Collected data entries:
# # # # # # #
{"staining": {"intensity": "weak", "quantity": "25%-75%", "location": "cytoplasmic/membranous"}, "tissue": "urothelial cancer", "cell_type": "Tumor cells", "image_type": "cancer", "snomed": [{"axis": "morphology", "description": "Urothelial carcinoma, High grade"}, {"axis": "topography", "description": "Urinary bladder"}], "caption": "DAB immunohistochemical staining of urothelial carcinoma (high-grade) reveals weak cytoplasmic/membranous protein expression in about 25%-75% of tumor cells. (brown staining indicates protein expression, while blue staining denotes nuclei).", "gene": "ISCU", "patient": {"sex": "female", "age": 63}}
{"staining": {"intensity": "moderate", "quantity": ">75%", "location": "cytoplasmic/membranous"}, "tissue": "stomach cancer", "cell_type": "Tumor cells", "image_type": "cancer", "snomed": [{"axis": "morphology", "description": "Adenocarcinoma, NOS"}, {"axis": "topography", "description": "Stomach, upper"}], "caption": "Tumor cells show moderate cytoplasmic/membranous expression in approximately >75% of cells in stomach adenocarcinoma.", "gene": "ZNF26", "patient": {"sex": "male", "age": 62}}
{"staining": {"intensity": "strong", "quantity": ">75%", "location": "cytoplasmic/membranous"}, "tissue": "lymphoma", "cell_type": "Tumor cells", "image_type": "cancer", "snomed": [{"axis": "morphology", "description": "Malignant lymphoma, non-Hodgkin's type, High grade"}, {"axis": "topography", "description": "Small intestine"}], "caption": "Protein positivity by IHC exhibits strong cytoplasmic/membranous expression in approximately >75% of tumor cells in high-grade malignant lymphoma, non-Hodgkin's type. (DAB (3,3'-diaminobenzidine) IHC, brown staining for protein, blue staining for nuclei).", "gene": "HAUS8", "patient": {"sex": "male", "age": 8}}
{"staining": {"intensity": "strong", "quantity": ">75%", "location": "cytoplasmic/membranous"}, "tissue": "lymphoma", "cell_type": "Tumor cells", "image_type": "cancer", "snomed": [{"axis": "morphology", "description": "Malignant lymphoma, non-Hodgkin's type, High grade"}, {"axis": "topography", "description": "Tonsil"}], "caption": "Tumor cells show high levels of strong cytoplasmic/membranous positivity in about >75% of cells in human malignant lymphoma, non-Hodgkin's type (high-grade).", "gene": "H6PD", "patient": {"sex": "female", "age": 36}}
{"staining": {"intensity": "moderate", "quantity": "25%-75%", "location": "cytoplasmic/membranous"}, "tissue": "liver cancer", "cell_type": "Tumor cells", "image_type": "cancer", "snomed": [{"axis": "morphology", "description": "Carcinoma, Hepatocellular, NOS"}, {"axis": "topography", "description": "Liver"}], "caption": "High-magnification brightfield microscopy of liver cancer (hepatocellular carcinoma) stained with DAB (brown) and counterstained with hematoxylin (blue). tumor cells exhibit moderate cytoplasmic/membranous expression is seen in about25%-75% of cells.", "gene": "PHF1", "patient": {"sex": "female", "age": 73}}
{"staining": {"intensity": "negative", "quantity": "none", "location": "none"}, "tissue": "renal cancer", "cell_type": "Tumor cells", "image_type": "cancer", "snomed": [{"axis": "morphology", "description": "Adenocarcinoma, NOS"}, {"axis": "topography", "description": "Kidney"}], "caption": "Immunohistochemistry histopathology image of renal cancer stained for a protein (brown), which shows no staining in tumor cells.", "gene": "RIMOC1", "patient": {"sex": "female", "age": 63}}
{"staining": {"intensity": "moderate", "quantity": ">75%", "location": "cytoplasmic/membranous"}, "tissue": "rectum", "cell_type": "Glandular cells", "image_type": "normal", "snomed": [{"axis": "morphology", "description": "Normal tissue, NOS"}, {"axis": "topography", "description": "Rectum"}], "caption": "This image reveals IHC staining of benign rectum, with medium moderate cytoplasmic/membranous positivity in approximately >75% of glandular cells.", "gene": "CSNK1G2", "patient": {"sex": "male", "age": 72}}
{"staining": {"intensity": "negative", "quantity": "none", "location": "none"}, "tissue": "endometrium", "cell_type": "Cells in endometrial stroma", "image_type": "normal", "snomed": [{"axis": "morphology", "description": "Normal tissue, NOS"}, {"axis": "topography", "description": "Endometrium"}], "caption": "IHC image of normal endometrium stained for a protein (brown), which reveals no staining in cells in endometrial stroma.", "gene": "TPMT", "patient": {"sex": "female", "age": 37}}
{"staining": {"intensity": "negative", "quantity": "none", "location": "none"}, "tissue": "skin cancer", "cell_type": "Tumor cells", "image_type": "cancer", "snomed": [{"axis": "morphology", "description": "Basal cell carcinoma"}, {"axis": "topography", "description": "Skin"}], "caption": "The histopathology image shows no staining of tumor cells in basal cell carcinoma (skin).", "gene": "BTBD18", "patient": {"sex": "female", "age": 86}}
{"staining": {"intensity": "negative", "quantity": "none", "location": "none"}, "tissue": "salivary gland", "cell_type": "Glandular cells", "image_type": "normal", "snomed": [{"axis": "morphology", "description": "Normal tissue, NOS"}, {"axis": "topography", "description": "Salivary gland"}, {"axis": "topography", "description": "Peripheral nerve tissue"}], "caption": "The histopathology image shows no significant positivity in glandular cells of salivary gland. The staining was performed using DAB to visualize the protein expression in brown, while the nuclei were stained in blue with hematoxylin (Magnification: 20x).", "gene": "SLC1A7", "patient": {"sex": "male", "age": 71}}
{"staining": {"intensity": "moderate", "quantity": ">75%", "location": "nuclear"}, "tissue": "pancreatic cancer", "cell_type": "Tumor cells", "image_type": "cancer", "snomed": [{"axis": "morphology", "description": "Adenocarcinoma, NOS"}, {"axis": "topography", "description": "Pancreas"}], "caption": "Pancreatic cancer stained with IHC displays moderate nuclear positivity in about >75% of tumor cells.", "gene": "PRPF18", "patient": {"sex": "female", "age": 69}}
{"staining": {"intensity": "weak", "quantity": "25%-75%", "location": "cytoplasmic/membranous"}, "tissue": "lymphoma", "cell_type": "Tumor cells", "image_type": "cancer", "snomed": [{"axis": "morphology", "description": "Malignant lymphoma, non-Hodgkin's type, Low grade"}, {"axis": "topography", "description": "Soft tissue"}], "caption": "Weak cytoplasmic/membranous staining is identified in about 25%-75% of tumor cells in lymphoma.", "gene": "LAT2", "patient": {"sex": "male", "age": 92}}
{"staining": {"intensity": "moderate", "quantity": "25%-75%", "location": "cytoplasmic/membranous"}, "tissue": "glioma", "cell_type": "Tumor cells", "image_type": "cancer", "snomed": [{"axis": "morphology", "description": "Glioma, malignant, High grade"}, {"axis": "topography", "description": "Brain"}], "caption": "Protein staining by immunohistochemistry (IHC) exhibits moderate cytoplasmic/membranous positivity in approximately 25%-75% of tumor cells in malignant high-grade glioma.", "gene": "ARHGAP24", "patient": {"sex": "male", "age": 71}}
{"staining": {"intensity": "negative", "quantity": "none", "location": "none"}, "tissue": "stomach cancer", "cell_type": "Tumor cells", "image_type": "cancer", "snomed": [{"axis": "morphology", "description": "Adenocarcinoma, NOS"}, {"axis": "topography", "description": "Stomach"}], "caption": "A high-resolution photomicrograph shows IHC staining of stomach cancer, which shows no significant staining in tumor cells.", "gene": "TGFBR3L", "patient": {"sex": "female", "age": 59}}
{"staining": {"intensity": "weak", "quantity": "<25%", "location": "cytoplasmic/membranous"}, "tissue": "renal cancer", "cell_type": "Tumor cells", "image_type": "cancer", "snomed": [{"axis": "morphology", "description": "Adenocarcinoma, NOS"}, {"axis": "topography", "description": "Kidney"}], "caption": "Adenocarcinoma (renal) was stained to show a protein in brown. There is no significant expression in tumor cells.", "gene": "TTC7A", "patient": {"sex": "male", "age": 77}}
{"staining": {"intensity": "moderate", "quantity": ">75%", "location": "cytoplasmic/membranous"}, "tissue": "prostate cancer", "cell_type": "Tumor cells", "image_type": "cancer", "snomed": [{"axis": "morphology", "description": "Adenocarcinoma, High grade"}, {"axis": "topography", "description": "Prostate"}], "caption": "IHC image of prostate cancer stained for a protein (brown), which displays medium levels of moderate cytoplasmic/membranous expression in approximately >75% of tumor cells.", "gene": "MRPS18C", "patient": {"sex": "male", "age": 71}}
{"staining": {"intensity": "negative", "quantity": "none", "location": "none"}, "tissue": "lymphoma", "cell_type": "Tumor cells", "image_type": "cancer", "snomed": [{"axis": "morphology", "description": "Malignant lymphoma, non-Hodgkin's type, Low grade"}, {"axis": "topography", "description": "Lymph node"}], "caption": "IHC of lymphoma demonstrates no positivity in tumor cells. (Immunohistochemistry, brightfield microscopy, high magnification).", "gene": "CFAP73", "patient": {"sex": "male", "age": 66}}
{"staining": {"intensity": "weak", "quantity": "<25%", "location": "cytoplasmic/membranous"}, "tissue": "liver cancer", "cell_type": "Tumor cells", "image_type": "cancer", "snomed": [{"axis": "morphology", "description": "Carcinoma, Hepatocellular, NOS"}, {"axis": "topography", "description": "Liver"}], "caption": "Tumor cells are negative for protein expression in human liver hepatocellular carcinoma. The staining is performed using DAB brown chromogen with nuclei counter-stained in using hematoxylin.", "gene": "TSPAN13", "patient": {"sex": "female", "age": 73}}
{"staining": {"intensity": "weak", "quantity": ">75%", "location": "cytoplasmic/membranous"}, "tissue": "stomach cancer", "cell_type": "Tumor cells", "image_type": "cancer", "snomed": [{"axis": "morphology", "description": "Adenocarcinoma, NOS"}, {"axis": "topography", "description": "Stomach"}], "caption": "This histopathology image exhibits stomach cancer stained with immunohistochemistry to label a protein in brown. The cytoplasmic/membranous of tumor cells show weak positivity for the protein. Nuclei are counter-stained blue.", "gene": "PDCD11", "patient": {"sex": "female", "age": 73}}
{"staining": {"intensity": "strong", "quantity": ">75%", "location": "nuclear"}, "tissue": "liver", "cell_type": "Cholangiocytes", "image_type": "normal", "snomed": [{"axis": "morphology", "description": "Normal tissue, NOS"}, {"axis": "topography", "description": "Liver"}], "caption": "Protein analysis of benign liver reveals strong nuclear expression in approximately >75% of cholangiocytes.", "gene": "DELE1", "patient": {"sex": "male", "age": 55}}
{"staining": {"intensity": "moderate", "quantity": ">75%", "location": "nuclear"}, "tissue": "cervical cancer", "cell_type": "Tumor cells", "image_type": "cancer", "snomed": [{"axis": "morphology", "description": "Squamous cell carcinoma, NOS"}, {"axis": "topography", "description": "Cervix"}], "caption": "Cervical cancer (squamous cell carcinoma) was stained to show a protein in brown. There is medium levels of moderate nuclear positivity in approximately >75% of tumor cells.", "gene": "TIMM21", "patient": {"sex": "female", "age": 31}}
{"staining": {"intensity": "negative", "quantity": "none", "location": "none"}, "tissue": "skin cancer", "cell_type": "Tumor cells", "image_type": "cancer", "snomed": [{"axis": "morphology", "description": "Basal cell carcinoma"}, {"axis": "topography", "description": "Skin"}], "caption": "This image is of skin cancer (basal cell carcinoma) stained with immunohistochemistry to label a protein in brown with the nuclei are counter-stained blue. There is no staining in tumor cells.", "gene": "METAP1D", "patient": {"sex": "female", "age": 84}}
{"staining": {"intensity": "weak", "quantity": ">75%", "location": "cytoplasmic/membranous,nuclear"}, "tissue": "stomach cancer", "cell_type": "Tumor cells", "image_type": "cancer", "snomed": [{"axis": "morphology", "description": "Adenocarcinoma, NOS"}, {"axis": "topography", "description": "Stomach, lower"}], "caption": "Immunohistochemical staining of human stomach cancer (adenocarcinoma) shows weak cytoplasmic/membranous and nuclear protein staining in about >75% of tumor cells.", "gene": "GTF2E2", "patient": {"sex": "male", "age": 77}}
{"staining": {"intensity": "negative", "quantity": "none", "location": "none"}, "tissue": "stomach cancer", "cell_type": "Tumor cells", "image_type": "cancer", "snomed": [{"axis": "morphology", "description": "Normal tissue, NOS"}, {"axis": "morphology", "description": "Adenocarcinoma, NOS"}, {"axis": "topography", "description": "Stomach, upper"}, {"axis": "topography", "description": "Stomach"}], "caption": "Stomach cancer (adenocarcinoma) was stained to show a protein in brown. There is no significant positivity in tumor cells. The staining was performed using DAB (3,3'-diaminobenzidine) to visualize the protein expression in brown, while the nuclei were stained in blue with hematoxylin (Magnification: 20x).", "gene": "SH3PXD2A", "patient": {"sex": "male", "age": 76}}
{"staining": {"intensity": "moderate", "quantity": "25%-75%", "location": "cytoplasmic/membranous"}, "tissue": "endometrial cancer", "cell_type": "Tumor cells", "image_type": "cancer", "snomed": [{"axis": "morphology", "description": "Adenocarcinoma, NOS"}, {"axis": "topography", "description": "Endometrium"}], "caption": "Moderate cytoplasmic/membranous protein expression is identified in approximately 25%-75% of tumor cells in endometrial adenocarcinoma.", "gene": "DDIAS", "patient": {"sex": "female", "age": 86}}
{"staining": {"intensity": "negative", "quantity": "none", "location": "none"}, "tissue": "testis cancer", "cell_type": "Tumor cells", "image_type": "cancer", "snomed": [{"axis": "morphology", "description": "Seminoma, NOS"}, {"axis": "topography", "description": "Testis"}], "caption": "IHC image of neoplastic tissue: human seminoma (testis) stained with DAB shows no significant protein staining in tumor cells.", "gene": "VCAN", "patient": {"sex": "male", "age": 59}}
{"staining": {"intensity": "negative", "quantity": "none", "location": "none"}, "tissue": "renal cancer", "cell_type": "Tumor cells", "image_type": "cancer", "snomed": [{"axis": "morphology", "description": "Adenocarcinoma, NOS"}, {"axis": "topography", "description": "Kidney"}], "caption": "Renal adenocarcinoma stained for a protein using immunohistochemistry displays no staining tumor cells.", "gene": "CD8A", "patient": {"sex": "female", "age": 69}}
# # # # # # #
Of all the entries above, retype exactly the lines from the line with "histopathology image of" to the line with "image of normal", both included, and no others.

{"staining": {"intensity": "negative", "quantity": "none", "location": "none"}, "tissue": "renal cancer", "cell_type": "Tumor cells", "image_type": "cancer", "snomed": [{"axis": "morphology", "description": "Adenocarcinoma, NOS"}, {"axis": "topography", "description": "Kidney"}], "caption": "Immunohistochemistry histopathology image of renal cancer stained for a protein (brown), which shows no staining in tumor cells.", "gene": "RIMOC1", "patient": {"sex": "female", "age": 63}}
{"staining": {"intensity": "moderate", "quantity": ">75%", "location": "cytoplasmic/membranous"}, "tissue": "rectum", "cell_type": "Glandular cells", "image_type": "normal", "snomed": [{"axis": "morphology", "description": "Normal tissue, NOS"}, {"axis": "topography", "description": "Rectum"}], "caption": "This image reveals IHC staining of benign rectum, with medium moderate cytoplasmic/membranous positivity in approximately >75% of glandular cells.", "gene": "CSNK1G2", "patient": {"sex": "male", "age": 72}}
{"staining": {"intensity": "negative", "quantity": "none", "location": "none"}, "tissue": "endometrium", "cell_type": "Cells in endometrial stroma", "image_type": "normal", "snomed": [{"axis": "morphology", "description": "Normal tissue, NOS"}, {"axis": "topography", "description": "Endometrium"}], "caption": "IHC image of normal endometrium stained for a protein (brown), which reveals no staining in cells in endometrial stroma.", "gene": "TPMT", "patient": {"sex": "female", "age": 37}}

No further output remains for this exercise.